My pipelines look like this:
<map:match pattern="hello-world-display-pipeline">
<map:generate src="forms/view/hello-world.xml"/>
<map:transform type="woody"/>
<map:transform type="xslt" src="stylesheets/application/web.xslt">
<map:parameter name="base-link" value="."/>
</map:transform>
<map:serialize type="html"/>
</map:match>
I know nothing of a WoodyGenerator.
> "This XSLT only has to handle individual widgets, and not the page
> as a whole, and is thus not specific for one form but can be
> reused across forms." Well yes, but then the template was
> form-specific in the first place, and arguably it was more
> laborious to have to call out each widget than it would be to
> match them in using <xsl:apply-templates>, isn't it?
I am building my own widget stylesheet. I include it in my page
stylesheets. The templates match using apply-templates. You do
not need to call them explicitly.
I make a lot of use of the mode attribute to template and
apply-tempaltes. Have you started playing around with this?

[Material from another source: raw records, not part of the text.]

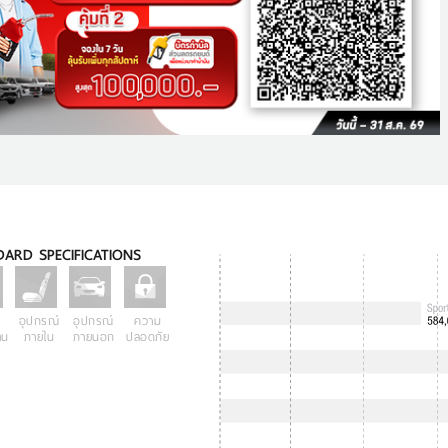
ARD SPECIFICATIONS
อุปกรณ์
อุปกรณ์
ความ
าน
ภายใน
ภายนอก
ปลอดภัย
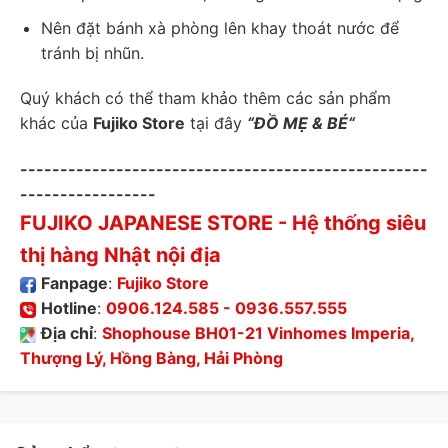
Nên đặt bánh xà phòng lên khay thoát nước để
tránh bị nhũn.
Quý khách có thể tham khảo thêm các sản phẩm
khác của
Fujiko Store
tại đây
“
ĐỒ MẸ & BÉ
“
---------------------------------------------------
-----------------
FUJIKO JAPANESE STORE
- Hệ thống siêu
thị hàng Nhật nội địa
Fanpage
:
Fujiko Store
Hotline
:
0906.124.585
-
0936.557.555
Địa chỉ
:
Shophouse BH01-21 Vinhomes Imperia,
Thượng Lý, Hồng Bàng, Hải Phòng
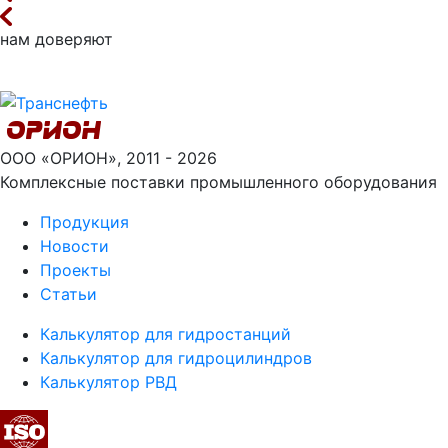
нам доверяют
ООО «ОРИОН», 2011 - 2026
Комплексные поставки промышленного оборудования
Продукция
Новости
Проекты
Статьи
Калькулятор для гидростанций
Калькулятор для гидроцилиндров
Калькулятор РВД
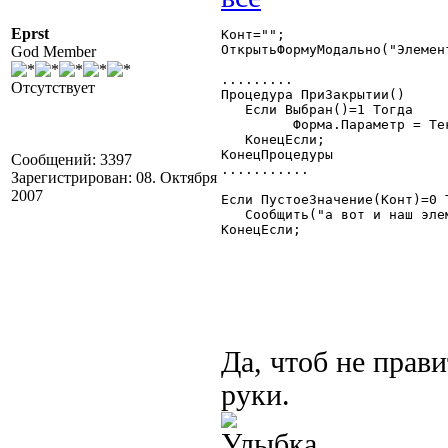
Eprst
Конт="";

ОткрытьФормуМодально("Элемент
God Member
.........

Отсутствует
Процедура ПриЗакрытии()

   Если Выбран()=1 Тогда

	 Форма.Параметр = ТекущийЭлемент();

   КонецЕсли;

КонецПроцедуры

Сообщений: 3397
...........

Зарегистрирован: 08. Октября
2007
Если ПустоеЗначение(Конт)=0 Т
   Сообщить("а вот и наш элем
КонецЕсли;

Да, чтоб не прави
руки.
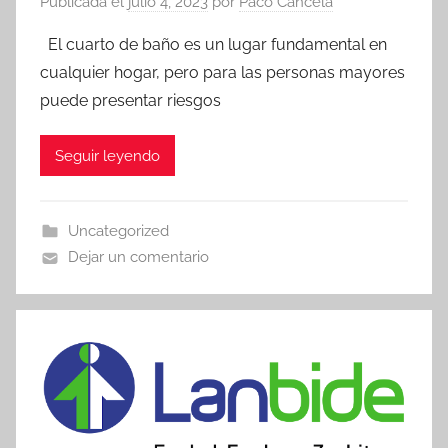
Publicada el
julio 4, 2023
por
Paco Cancela
El cuarto de baño es un lugar fundamental en
cualquier hogar, pero para las personas mayores
puede presentar riesgos
Seguir leyendo
Uncategorized
Dejar un comentario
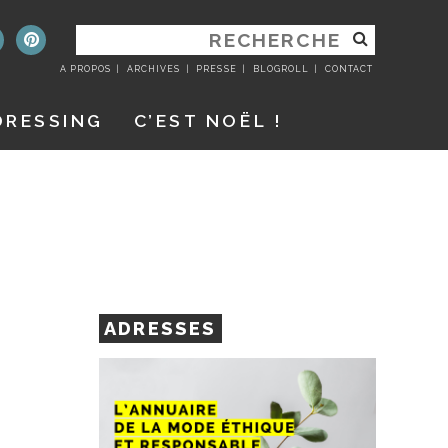
RECHERCHER
:
A PROPOS
ARCHIVES
PRESSE
BLOGROLL
CONTACT
DRESSING
C’EST NOËL !
ADRESSES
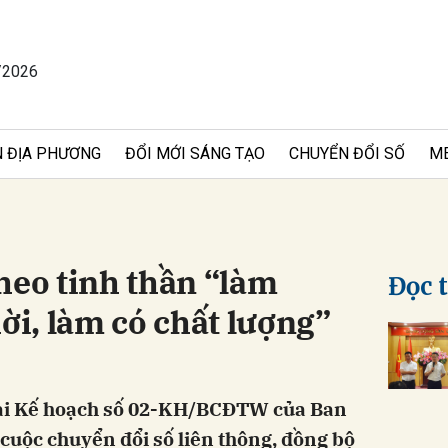
/2026
bình luận
 ĐỊA PHƯƠNG
ĐỔI MỚI SÁNG TẠO
CHUYỂN ĐỔI SỐ
M
heo tinh thần “làm
Đọc 
hời, làm có chất lượng”
Hủy
G
hai Kế hoạch số 02-KH/BCĐTW của Ban
cuộc chuyển đổi số liên thông, đồng bộ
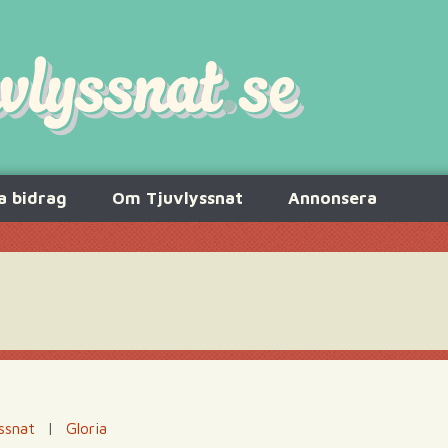
a bidrag
Om Tjuvlyssnat
Annonsera
ssnat
|
Gloria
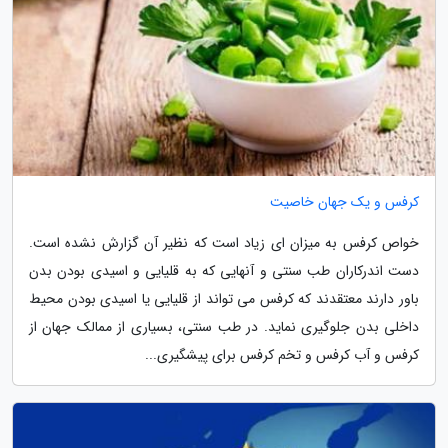
کرفس و یک جهان خاصیت
خواص کرفس به میزان ای زیاد است که نظیر آن گزارش نشده است.
دست اندرکاران طب سنتی و آنهایی که به قلیایی و اسیدی بودن بدن
باور دارند معتقدند که کرفس می تواند از قلیایی یا اسیدی بودن محیط
داخلی بدن جلوگیری نماید. در طب سنتی، بسیاری از ممالک جهان از
کرفس و آب کرفس و تخم کرفس برای پیشگیری...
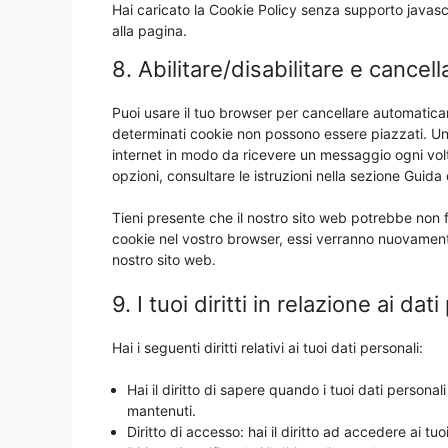
Hai caricato la Cookie Policy senza supporto javasc
alla pagina.
8. Abilitare/disabilitare e cancel
Puoi usare il tuo browser per cancellare automatic
determinati cookie non possono essere piazzati. Un’
internet in modo da ricevere un messaggio ogni volta
opzioni, consultare le istruzioni nella sezione Guida
Tieni presente che il nostro sito web potrebbe non fu
cookie nel vostro browser, essi verranno nuovamente
nostro sito web.
9. I tuoi diritti in relazione ai dat
Hai i seguenti diritti relativi ai tuoi dati personali:
Hai il diritto di sapere quando i tuoi dati person
mantenuti.
Diritto di accesso: hai il diritto ad accedere ai t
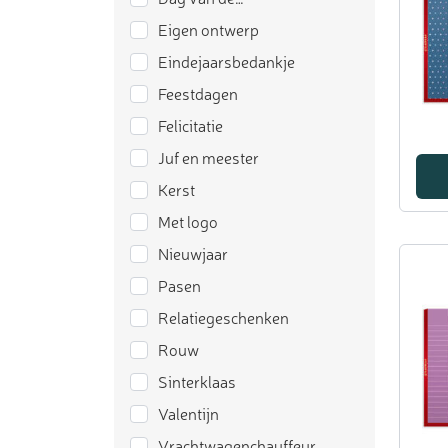
Eigen ontwerp
Eindejaarsbedankje
Feestdagen
Felicitatie
Juf en meester
Kerst
Met logo
Nieuwjaar
Pasen
Relatiegeschenken
Rouw
Sinterklaas
Valentijn
Vrachtwagenchauffeur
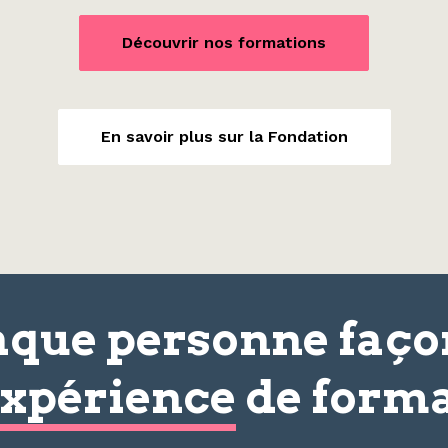
Découvrir nos formations
En savoir plus sur la Fondation
que personne faç
xpérience
de forma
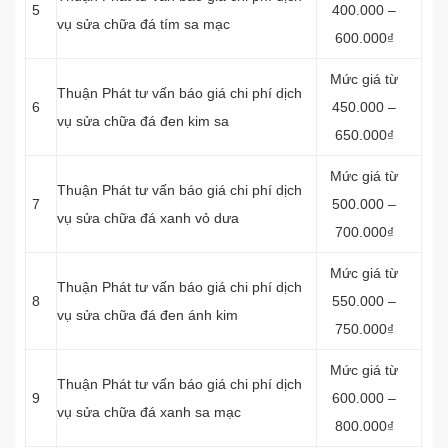
5
400.000 –
vụ sửa chữa đá tím sa mạc
600.000₫
Mức giá từ
Thuận Phát tư vấn báo giá chi phí dịch
6
450.000 –
vụ sửa chữa đá đen kim sa
650.000₫
Mức giá từ
Thuận Phát tư vấn báo giá chi phí dịch
7
500.000 –
vụ sửa chữa đá xanh vỏ dưa
700.000₫
Mức giá từ
Thuận Phát tư vấn báo giá chi phí dịch
8
550.000 –
vụ sửa chữa đá đen ánh kim
750.000₫
Mức giá từ
Thuận Phát tư vấn báo giá chi phí dịch
9
600.000 –
vụ sửa chữa đá xanh sa mạc
800.000₫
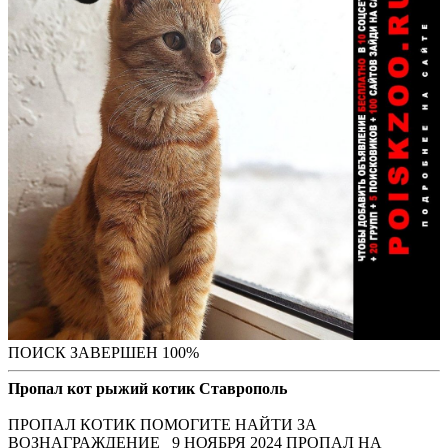
ПОИСК ЗАВЕРШЕН 100%
Пропал кот рыжий котик Ставрополь
ПРОПАЛ КОТИК ПОМОГИТЕ НАЙТИ ЗА
ВОЗНАГРАЖДЕНИЕ 9 НОЯБРЯ 2024 ПРОПАЛ НА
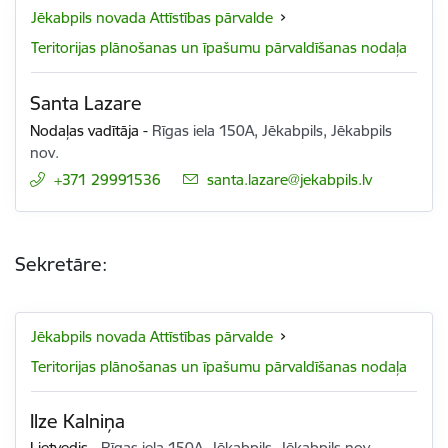
Jēkabpils novada Attīstības pārvalde
Teritorijas plānošanas un īpašumu pārvaldīšanas nodaļa
Santa Lazare
Nodaļas vadītāja
-
Rīgas iela 150A, Jēkabpils, Jēkabpils
nov.
+371 29991536
E-pasts:
santa.lazare@jekabpils.lv
Sekretāre:
Jēkabpils novada Attīstības pārvalde
Teritorijas plānošanas un īpašumu pārvaldīšanas nodaļa
Ilze Kalniņa
Lietvedis
-
Rīgas iela 150A, Jēkabpils, Jēkabpils nov.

Using include and the mode attribute I'm getting some pretty
impressive resuse and modularization in my stylesheets.
> http://wiki.cocoondev.org/Wiki.jsp?page=WoodyTemplateTransformer has
> this to say: "If you prefer to do everything with XSLT, you have also
> the option of using the WoodyGenerator. In general we recommend to use
> the woody transformer though." Why is the transformer approach
> recommended over the generator approach? I don't get it.
Nor do I. Documentation for WoodyGenerator is thin. It looks to me
like a WoodyGenerator is a way to stream an object of type
org.apache.cocoon.woody.formmodel.Form. How you get your hands
on one of those in your pipeline is a mystery to me.
The above pipeline works very well for me.